#photofictions #07 | le monde commence

Elle tient l’enfant serré contre elle, il est assis sur ses genoux. Elle ignore l’objectif braqué sur elle.

Au risque de l’intime, elle se laisse photographier, et fait même comme si on ne la photographiait pas. L’intime sera toujours plus acceptable s’il a au moins l’air naturel. Elle a l’habitude de ne pas reconnaître le soi-disant soi-même qui apparait sur l’image. Elle sait que la réalité ne correspond pas à ce que l’on perçoit.

Au risque de l’intime, on peut laisser une photographie dévoiler ce qui nous reste inconnu. Le photographe prend le risque de ne pas faire correspondre ce qu’il voit et l’image qui en sera la seule trace. Comment faire pour qu’au moment du déclic ce qu’on a cru saisir ne disparaisse pas ?

Elle ne regarde pas vers celui qui la regarde, c’est une scène du quotidien, un moment d’attention porté à ce que dit quelqu’un qui doit se trouver sur la gauche. Dans cet espace de l’intimité familiale, le photographe se fond dans le décor, personne ne fait attention à lui.

Personne sauf l’enfant qui doit avoir six mois et qui est déjà entré en dissidence. Il est en salopette courte bleue rayée, ses jambes et ses pieds sont nus, comme on laisse les bébés. Il porte un bavoir qui remonte serré jusqu’au cou, signe distinctif des bébés.
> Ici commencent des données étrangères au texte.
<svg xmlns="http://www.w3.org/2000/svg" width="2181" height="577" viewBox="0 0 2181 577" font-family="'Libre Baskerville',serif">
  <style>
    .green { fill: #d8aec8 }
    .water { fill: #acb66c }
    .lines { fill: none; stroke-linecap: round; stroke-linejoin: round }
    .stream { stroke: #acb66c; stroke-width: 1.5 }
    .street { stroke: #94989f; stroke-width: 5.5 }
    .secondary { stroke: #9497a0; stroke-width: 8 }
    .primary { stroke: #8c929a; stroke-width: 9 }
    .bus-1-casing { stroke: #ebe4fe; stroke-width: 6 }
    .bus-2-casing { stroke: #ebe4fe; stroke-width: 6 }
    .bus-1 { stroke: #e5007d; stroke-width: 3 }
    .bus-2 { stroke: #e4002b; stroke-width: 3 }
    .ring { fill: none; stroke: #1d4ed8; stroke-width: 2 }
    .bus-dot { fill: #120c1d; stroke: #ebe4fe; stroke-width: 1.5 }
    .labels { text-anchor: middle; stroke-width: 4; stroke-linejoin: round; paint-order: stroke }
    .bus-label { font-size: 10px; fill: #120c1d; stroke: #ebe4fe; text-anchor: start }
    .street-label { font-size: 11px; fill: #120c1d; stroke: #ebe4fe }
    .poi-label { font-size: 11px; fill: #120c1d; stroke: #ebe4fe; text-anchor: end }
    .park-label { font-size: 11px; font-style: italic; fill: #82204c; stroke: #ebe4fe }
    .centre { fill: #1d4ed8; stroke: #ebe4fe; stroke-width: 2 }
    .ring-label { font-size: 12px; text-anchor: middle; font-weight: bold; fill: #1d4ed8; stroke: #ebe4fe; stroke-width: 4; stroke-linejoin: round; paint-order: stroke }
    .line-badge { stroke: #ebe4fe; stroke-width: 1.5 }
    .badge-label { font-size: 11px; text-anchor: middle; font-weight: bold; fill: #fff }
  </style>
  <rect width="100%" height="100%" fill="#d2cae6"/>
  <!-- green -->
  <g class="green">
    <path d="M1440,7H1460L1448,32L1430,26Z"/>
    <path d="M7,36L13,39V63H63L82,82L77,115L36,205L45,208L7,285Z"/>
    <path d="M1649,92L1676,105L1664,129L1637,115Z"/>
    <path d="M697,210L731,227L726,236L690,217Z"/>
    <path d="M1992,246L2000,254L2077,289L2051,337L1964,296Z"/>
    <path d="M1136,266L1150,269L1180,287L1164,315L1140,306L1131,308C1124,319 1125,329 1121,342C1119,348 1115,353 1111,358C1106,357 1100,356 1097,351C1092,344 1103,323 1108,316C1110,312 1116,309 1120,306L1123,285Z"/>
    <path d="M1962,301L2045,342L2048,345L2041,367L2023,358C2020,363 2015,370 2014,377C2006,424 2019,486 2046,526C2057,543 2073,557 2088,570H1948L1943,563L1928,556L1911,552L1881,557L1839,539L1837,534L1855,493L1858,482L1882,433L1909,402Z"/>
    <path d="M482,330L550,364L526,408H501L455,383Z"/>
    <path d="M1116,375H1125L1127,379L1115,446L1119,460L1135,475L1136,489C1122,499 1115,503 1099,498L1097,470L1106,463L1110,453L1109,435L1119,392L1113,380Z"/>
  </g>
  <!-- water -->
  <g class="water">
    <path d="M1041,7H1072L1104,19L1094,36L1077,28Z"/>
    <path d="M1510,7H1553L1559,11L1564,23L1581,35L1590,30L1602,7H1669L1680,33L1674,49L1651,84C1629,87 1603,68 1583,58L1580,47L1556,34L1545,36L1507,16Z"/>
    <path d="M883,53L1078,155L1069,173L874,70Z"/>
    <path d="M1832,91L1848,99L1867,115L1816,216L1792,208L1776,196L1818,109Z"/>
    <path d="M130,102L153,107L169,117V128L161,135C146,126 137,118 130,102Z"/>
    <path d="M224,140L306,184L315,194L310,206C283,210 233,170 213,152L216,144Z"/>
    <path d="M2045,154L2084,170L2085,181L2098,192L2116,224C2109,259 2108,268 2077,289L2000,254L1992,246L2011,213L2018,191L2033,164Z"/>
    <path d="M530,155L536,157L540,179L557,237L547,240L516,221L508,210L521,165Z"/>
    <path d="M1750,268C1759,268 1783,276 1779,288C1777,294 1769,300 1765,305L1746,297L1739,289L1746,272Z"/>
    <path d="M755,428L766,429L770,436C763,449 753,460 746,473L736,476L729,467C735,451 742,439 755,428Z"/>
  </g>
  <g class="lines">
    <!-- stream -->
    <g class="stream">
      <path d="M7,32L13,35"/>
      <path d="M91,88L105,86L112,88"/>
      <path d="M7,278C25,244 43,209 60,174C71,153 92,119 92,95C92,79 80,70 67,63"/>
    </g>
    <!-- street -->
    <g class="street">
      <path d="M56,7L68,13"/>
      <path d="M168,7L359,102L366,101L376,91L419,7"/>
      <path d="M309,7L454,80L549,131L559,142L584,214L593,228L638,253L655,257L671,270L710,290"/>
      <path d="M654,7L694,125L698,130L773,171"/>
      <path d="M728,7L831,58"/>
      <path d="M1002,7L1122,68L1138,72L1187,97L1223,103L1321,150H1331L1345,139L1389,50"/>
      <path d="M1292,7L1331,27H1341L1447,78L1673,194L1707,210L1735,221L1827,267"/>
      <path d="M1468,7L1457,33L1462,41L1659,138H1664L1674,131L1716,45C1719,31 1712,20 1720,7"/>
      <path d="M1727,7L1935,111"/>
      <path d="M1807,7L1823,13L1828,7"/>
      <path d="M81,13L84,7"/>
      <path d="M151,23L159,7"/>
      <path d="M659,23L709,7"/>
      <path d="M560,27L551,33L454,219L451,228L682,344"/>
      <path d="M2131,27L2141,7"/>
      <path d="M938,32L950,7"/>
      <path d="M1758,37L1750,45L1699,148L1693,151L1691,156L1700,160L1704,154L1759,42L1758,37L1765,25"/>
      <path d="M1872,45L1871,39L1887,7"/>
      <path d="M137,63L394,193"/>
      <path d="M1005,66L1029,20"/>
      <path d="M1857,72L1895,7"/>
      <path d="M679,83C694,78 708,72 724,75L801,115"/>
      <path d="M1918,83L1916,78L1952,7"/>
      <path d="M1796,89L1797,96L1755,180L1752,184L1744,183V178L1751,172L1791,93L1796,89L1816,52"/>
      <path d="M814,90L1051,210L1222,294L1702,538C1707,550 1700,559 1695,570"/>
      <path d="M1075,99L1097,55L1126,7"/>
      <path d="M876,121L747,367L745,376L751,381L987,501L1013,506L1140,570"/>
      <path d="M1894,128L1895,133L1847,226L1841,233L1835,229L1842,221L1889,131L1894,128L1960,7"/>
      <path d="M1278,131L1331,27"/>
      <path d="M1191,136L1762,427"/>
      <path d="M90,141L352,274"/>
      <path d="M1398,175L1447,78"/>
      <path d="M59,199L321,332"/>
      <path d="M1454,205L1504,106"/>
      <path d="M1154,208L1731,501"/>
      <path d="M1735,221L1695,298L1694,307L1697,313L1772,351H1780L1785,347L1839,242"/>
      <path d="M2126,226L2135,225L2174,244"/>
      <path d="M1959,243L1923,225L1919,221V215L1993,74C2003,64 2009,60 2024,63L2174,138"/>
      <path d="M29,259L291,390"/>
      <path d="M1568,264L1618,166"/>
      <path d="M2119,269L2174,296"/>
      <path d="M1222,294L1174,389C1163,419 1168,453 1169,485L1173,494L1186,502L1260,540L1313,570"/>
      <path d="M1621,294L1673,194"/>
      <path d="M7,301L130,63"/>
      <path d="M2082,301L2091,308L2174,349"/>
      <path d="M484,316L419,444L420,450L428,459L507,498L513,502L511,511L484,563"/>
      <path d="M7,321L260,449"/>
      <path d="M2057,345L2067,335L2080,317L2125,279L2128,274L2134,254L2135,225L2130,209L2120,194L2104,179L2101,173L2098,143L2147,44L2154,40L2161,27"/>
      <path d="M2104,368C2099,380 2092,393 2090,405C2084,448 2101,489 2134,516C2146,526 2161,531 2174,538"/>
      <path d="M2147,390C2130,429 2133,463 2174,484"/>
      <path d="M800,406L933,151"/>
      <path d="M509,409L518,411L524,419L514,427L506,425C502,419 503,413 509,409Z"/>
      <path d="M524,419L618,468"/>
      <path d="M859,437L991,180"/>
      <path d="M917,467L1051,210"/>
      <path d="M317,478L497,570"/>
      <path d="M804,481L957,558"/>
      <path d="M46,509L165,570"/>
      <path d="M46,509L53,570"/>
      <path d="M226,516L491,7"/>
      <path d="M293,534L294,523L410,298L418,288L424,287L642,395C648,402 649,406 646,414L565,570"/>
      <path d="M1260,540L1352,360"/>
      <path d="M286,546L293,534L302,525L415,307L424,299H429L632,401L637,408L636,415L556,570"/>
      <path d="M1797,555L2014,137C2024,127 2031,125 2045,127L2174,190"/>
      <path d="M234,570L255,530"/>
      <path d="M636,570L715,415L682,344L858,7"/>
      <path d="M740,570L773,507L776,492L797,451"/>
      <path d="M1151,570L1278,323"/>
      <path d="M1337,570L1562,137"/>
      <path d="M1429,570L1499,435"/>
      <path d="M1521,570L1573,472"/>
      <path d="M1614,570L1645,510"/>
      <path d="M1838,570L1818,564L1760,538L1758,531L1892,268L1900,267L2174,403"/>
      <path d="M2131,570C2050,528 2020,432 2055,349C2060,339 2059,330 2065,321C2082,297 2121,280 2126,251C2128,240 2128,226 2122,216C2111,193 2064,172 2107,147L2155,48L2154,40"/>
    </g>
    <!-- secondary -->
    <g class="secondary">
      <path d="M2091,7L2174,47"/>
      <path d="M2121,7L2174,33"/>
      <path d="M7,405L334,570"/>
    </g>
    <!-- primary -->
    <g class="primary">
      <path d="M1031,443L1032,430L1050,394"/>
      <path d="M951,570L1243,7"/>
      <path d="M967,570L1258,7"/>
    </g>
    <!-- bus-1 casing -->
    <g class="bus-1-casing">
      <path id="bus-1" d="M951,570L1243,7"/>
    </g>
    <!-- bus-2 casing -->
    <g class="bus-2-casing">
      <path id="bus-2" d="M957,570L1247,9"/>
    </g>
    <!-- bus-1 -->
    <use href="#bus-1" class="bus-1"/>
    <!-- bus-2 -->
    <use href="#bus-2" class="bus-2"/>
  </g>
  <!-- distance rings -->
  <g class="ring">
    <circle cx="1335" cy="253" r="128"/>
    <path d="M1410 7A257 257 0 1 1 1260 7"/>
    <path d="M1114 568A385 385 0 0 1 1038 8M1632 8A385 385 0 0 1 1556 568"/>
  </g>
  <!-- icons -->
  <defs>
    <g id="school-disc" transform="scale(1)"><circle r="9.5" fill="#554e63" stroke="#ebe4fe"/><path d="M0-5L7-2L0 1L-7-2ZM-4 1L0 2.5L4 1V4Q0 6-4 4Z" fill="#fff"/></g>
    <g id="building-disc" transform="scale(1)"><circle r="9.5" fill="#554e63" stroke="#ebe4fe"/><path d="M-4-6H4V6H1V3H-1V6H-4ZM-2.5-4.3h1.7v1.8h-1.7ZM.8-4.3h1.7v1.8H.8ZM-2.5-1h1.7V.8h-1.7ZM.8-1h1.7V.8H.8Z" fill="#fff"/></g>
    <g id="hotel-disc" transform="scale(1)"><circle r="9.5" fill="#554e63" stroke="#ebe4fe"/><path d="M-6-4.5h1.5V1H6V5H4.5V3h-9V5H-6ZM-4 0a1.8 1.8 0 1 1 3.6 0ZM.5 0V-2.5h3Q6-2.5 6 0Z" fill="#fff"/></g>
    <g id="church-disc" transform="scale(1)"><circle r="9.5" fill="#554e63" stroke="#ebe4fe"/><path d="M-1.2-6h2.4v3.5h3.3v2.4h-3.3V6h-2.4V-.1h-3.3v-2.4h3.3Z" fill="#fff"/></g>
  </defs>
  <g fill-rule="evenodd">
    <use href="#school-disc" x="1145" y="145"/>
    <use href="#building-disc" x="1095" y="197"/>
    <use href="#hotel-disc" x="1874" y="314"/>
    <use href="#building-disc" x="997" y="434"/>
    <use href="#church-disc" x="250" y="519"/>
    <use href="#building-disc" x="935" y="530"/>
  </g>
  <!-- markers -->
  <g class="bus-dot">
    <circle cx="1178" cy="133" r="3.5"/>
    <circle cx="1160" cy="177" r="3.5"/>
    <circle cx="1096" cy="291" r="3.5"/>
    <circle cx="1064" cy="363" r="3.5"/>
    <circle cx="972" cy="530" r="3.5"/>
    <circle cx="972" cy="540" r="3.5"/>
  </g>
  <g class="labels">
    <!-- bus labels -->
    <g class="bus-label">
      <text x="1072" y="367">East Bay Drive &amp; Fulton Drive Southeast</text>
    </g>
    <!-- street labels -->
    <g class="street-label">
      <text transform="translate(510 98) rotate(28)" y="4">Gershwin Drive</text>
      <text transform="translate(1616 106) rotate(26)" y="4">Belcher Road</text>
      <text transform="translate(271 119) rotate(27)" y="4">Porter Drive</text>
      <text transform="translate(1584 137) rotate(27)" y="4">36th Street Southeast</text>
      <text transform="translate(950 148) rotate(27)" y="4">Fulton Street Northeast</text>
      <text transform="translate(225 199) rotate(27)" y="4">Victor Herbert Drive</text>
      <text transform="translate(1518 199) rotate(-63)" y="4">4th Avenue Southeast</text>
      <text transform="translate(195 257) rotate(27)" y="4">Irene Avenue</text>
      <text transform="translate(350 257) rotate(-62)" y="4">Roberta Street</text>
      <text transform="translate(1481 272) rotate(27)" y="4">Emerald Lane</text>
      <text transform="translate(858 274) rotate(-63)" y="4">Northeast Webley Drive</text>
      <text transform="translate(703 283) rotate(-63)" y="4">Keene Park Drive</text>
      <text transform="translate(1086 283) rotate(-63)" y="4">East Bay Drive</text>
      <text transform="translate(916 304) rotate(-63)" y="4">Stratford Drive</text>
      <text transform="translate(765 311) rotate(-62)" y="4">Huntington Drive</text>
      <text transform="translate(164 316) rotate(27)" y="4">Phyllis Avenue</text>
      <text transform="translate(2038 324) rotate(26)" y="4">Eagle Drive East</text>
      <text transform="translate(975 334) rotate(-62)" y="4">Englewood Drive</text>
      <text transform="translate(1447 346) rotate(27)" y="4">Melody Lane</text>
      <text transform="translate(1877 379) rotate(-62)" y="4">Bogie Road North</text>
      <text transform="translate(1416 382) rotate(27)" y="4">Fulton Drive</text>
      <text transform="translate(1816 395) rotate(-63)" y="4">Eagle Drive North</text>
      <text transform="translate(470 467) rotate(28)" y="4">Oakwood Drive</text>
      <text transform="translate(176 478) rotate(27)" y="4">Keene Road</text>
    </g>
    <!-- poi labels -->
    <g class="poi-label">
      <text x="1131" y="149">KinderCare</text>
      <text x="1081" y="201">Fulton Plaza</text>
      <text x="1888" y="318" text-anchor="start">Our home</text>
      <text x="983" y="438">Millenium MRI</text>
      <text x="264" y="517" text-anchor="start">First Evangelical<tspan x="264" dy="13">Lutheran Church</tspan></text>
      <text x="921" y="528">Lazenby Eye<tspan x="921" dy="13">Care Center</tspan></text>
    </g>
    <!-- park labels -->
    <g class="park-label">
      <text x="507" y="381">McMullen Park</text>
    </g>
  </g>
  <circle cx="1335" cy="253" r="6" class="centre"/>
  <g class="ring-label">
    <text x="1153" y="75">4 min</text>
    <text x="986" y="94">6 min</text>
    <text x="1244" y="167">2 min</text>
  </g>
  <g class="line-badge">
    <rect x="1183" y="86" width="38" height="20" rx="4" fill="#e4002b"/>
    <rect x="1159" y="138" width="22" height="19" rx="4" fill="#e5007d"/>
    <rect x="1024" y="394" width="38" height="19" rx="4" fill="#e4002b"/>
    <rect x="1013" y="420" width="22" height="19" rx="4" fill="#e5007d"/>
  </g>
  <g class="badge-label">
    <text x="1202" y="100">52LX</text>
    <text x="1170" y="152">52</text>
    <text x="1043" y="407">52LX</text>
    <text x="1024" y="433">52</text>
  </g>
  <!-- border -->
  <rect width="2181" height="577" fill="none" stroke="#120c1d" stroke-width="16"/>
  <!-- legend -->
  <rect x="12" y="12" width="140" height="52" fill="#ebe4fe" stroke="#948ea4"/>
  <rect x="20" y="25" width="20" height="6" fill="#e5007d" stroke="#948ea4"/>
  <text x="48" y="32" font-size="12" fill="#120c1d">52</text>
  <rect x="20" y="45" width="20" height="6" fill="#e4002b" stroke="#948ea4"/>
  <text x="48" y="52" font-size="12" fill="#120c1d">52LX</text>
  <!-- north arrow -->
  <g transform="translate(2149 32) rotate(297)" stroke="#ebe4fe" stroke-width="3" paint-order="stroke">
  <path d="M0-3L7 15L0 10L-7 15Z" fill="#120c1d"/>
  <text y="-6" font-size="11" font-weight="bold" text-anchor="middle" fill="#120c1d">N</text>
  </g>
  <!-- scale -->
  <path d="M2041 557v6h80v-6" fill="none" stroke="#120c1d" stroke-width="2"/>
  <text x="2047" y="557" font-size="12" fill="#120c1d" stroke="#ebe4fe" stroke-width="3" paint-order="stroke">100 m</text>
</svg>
Il a le cheveu brun et fin, ébouriffé comme le duvet d’un poussin. Les bébés ne s’apprêtent pas pour les photographies, ils ont toujours l’air de sortir de l’œuf. Les sourcils sont froncés, déjà, les deux yeux noirs ronds comme des boutons de porte fixent interloqués l’objectif. Dans l’injonction silencieuse des deux grands trous noirs qui s’ouvrent sur le monde, dans cette présence immédiate aux choses qui ne s’embarrasse pas de l’intime, le temps déborde. Le photographe saisit le moment troublant où c’est le sujet qui le regarde qui le fait exister et donne un sens à son geste. Le reste n’a plus d’importance, le monde commence.

A propos de Olivia Scélo

Enseignante. Bordeaux. À la recherche d'une gymnastique régulière d'écriture.

4 commentaires à propos de “#photofictions #07 | le monde commence”

  1. Merci Marie, une consigne qui pousse à porter un autre regard sur les photos de famille.

  2. « Comment faire pour qu’au moment du déclic ce qu’on a cru saisir ne disparaisse pas? »
    oui comment ? bon parfois autre chose apparaît. Merci Olivia

  3. Une vraie question de photographe qui pose le sujet de l’intime et celui de la sincérité du regard posé. Et celui qui fait exister, c’est très juste « c’est le sujet qui le regarde qui le fait exister et donne un sens à son geste ».